Published on 07:37 PM, January 16, 2022

Why is Bhabadaha still waterlogged?

Authorities should consider using tidal river management (TRM) approach

Around 150,000 residents of these villages are going through unbearable suffering, because it is not only their croplands that are inundated, but their homesteads are also under knee-to-waist deep water. PHOTO: MOKAMMEL SHUVO

It is hard to believe that the residents of Bhabadaha region in the south of Bangladesh—consisting of around 52 beels in Jashore Sadar, Abhaynagar, Monirampur, and Keshabpur upazilas of Jashore, and Dumuria upazila of Khulna—have been suffering due to waterlogging for several years now. Reportedly, over one million people of the area have to face waterlogging for seven to eight months of the year, while for a significant portion of the people, this problem persists all year round. According to a report by this daily on January 16, around 120 villages in Jashore and Khulna are still submerged in water this winter. Around 150,000 residents of these villages are going through unbearable suffering, because it is not only their croplands that are inundated, but their homesteads are also under knee-to-waist deep water.

Our correspondent recently visited some of these villages and found that only the roads in those villages were above water. Villagers are going through severe financial hardship as they cannot cultivate in their lands due to the waterlogging. While many of them have turned to fish farming, that is not as economically rewarding as cultivating crops. 

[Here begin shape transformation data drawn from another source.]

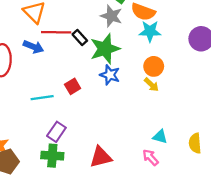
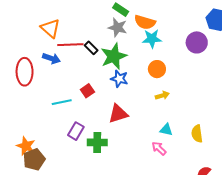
yellow arrow: (151, 85) -> (162, 95), moved, turned -56
green cross: (52, 156) -> (97, 142), moved
red triangle: (101, 157) -> (118, 114), moved

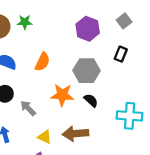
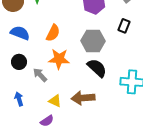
orange star: (62, 95) -> (59, 59), moved
black semicircle: (91, 100) -> (97, 68), size x1.5

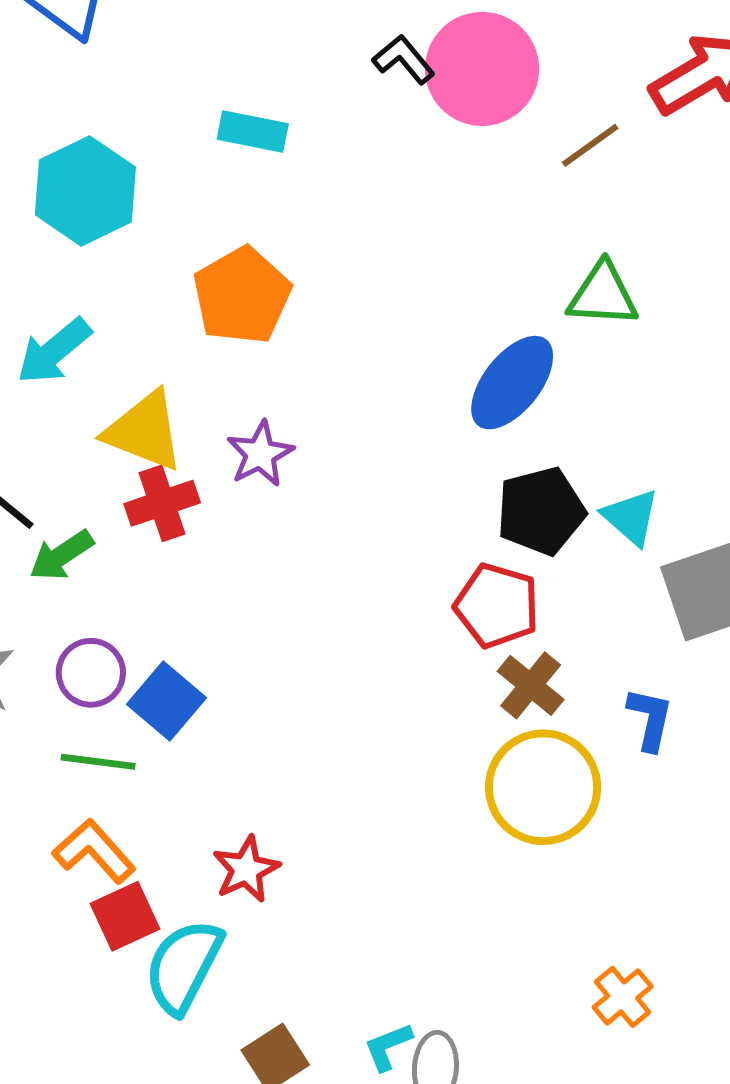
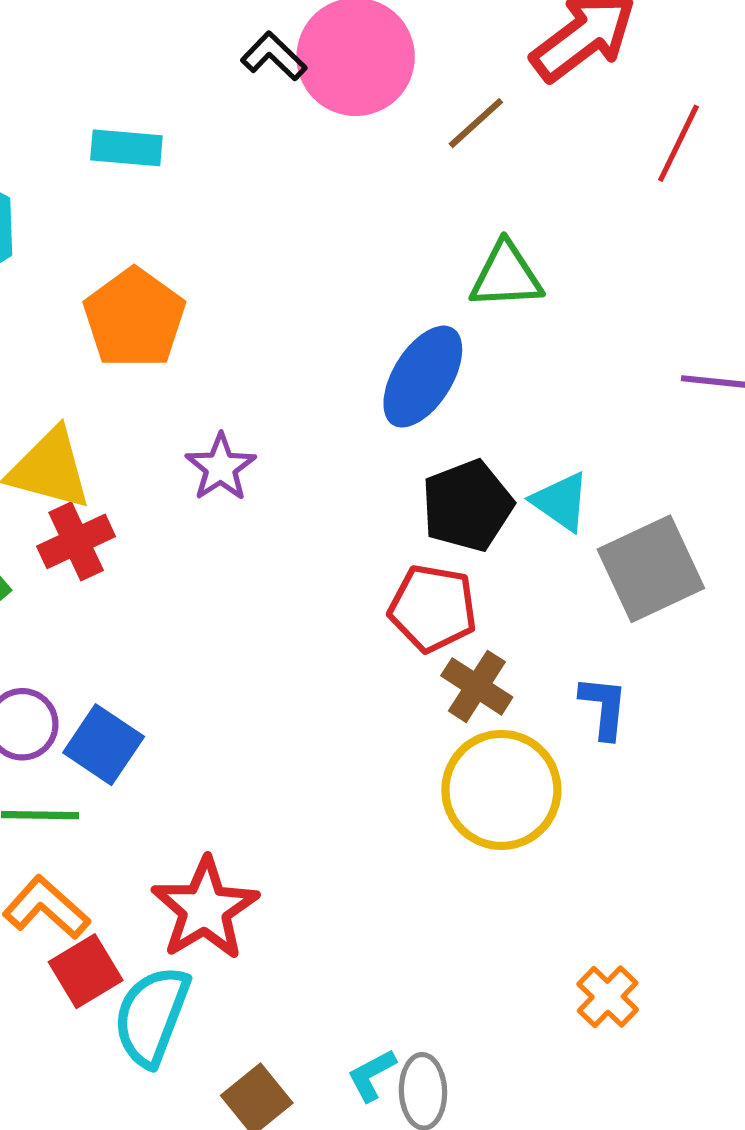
purple star: (260, 454) -> (221, 467), moved
red star: (246, 869) -> (205, 909), size x1.5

Unfortunately, the various projects undertaken by the Bangladesh Water Development Board (WDB) to solve this problem have not yielded much result. Over the years, they have implemented a number of coastal embankment projects to stop tidal water from entering the villages, as well as various other projects to pump the water out from the region, but with little effect. According to experts and villagers, these projects are not well-thought-out, and thus are unlikely to solve the issue. They suggest that the tidal river management (TRM) approach is a more practical method that should be used here. In this method, an embankment is built around a beel, leaving two cut-points for water to enter and recede from there. When the water recedes during low tide, it takes the sediment deposited on the riverbed in a process of natural excavation. Thus, this method keeps the depth of the rivers and beels intact.

According to the Centre for Environment and Geographical Information Services (CEGIS), TRM is less expensive, technically feasible and also environmentally friendly. According to the organisation, there was less waterlogging in the Bhabadaha area before 2012 because of the implementation of the TRM. People in the affected areas also want this approach to be implemented by the WDB to save them from the perennial waterlogging. The question is, what is stopping the WDB from taking this approach?

We urge the authorities concerned to take expert suggestions on the issue into consideration as well as listen to the people of the region, and take pragmatic approaches to solve the problem, thereby saving over a million people in the region from such unnecessary sufferings.